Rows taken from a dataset
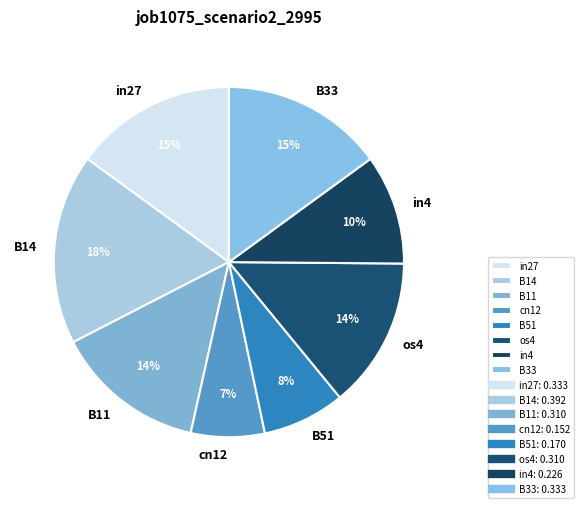

To the nearest percent, what portion does cn12 represent?

7%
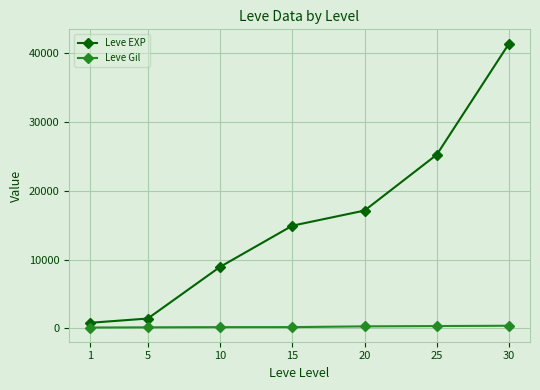

Is the value of Leve Gil at 20 greater than the value of Leve EXP at 10?

No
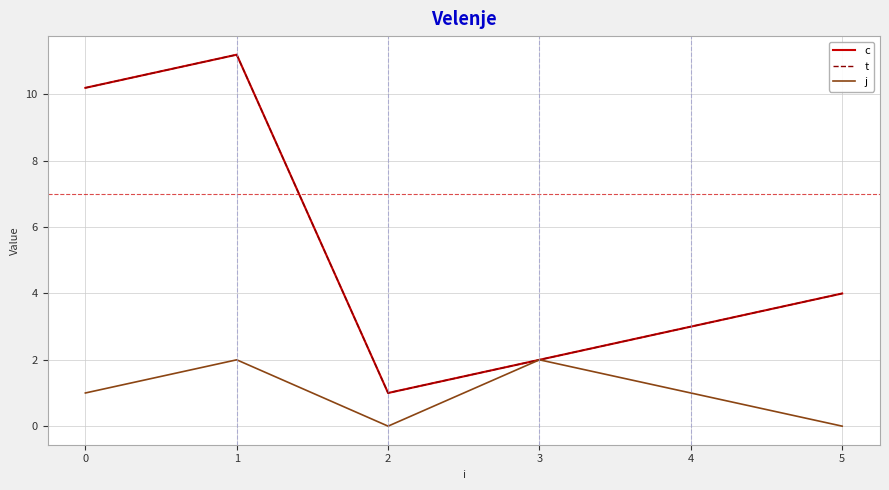

Is this an area chart (filled region under the line)?

No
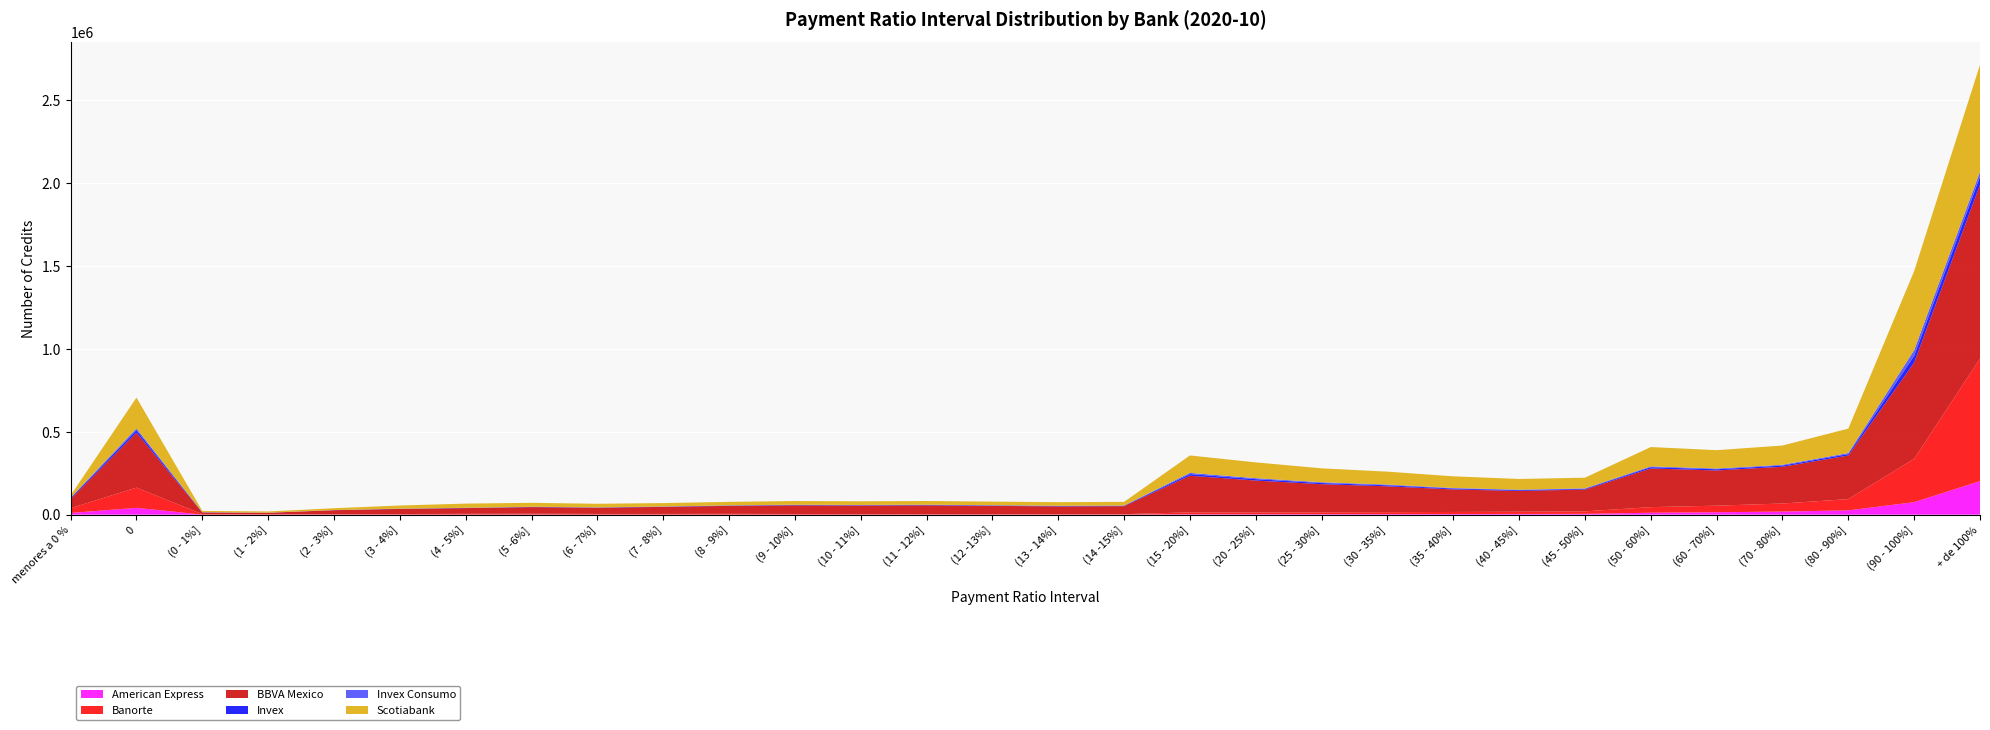

Reading right to left, what are all the values shown in this chart?

American Express: 202282	75594	25948	18637	14606	11633	5020	4396	3800	3385	3107	2749	2360	492	420	435	473	416	453	436	466	469	501	626	739	500	418	413	41230	10188
Banorte: 739239	261307	67882	48656	39694	33830	14976	13366	12513	11680	11130	11012	11562	2580	2731	2858	2883	3045	3759	4424	3987	4007	5158	4359	2971	2156	1946	2778	121831	28499
BBVA Mexico: 1048550	580437	263103	221865	212387	233193	131587	125248	136013	155923	169651	192026	220988	48292	46597	50014	53204	51693	52196	48224	42567	37313	39910	34567	30915	24228	8707	9865	331222	55930
Invex: 49852	41297	8648	7128	7225	7948	4343	4760	5328	6246	7026	8580	10044	2242	2220	2138	2097	1997	1980	1678	1232	1136	1049	1002	774	506	527	1065	15882	5288
Invex Consumo: 28780	33873	6039	4780	4444	4698	2853	2872	3251	4161	4570	5801	7202	1600	1552	1561	1555	1449	1500	1286	1056	967	990	895	775	299	320	820	10305	2953
Scotiabank: 645334	476955	147589	116050	110720	116661	64346	64713	70488	78092	84026	95319	105061	22036	21826	21918	22260	22066	22424	21243	20567	21873	23905	25271	19064	11191	7463	7785	185817	13561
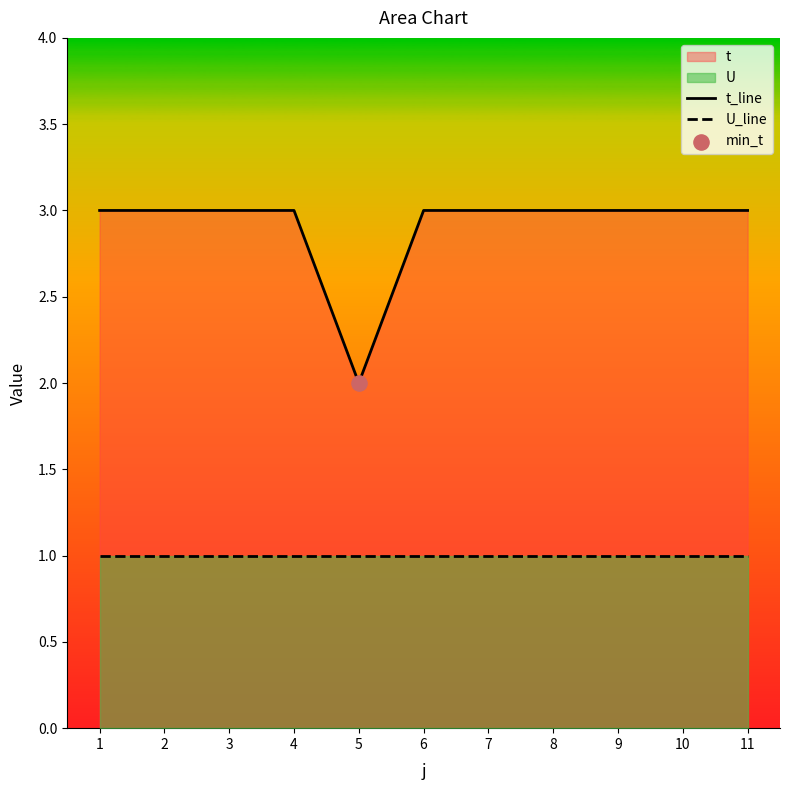

At how many categories does at least one series exceed 2?

10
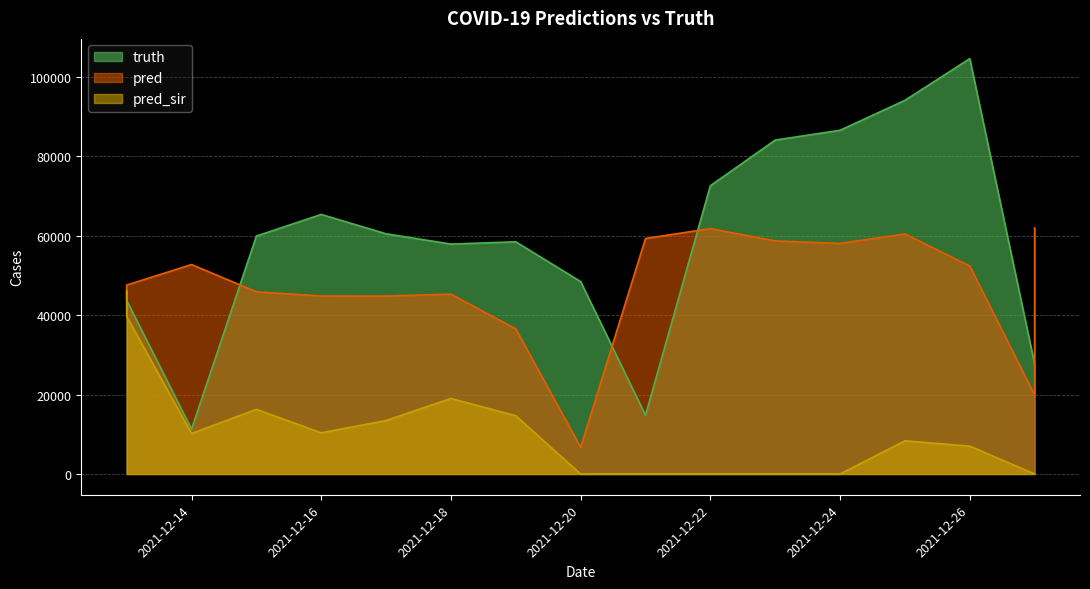

What is the sum of all truth values?

960673.0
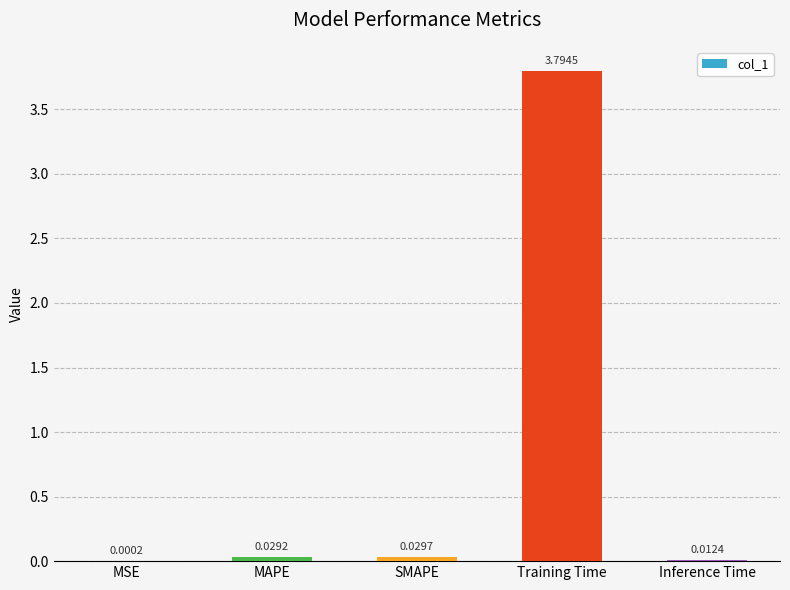

What is the sum of the values at MSE and Training Time?

3.8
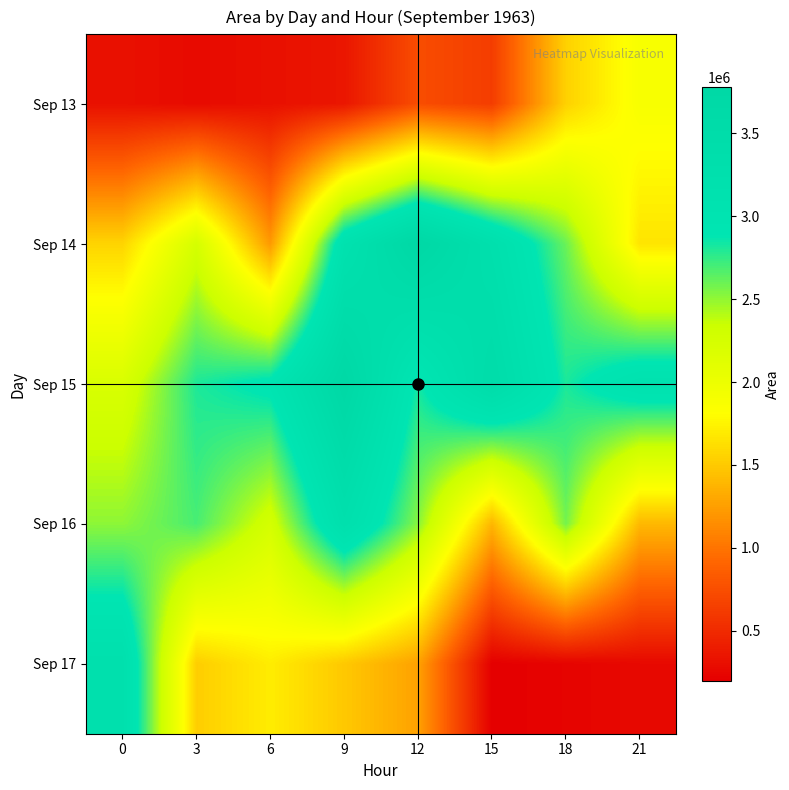

Which category has the lowest value across all series?

15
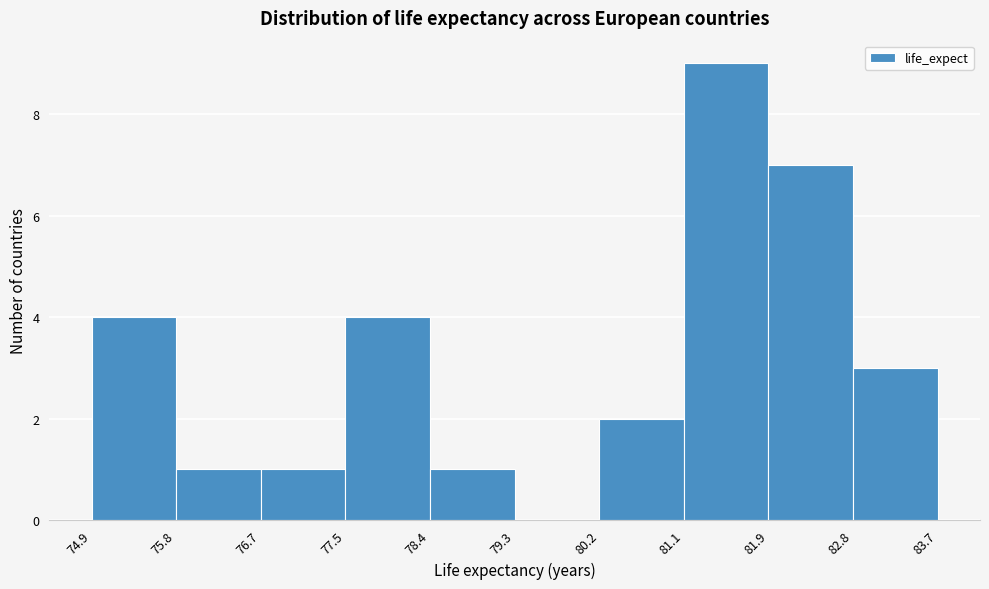

Reading left to right, list every bar in this chart as the range it spans on the x-axis followed by its height. The values are not printed on the chart, so give them approximately, as read against the axis.

74.9 to 75.8: 4
75.8 to 76.7: 1
76.7 to 77.5: 1
77.5 to 78.4: 4
78.4 to 79.3: 1
79.3 to 80.2: 0
80.2 to 81.1: 2
81.1 to 81.9: 9
81.9 to 82.8: 7
82.8 to 83.7: 3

# [Work order]
Reproduce the rows word for word, from their beginning through the line that contains "Reading right to", including that line. Leave the pictures out.

# [Written response]
To the nearest percent, what portion does cn12 represent?

7%

Is the value of Leve Gil at 20 greater than the value of Leve EXP at 10?

No

Is this an area chart (filled region under the line)?

No

Reading right to left, what are all the values shown in this chart?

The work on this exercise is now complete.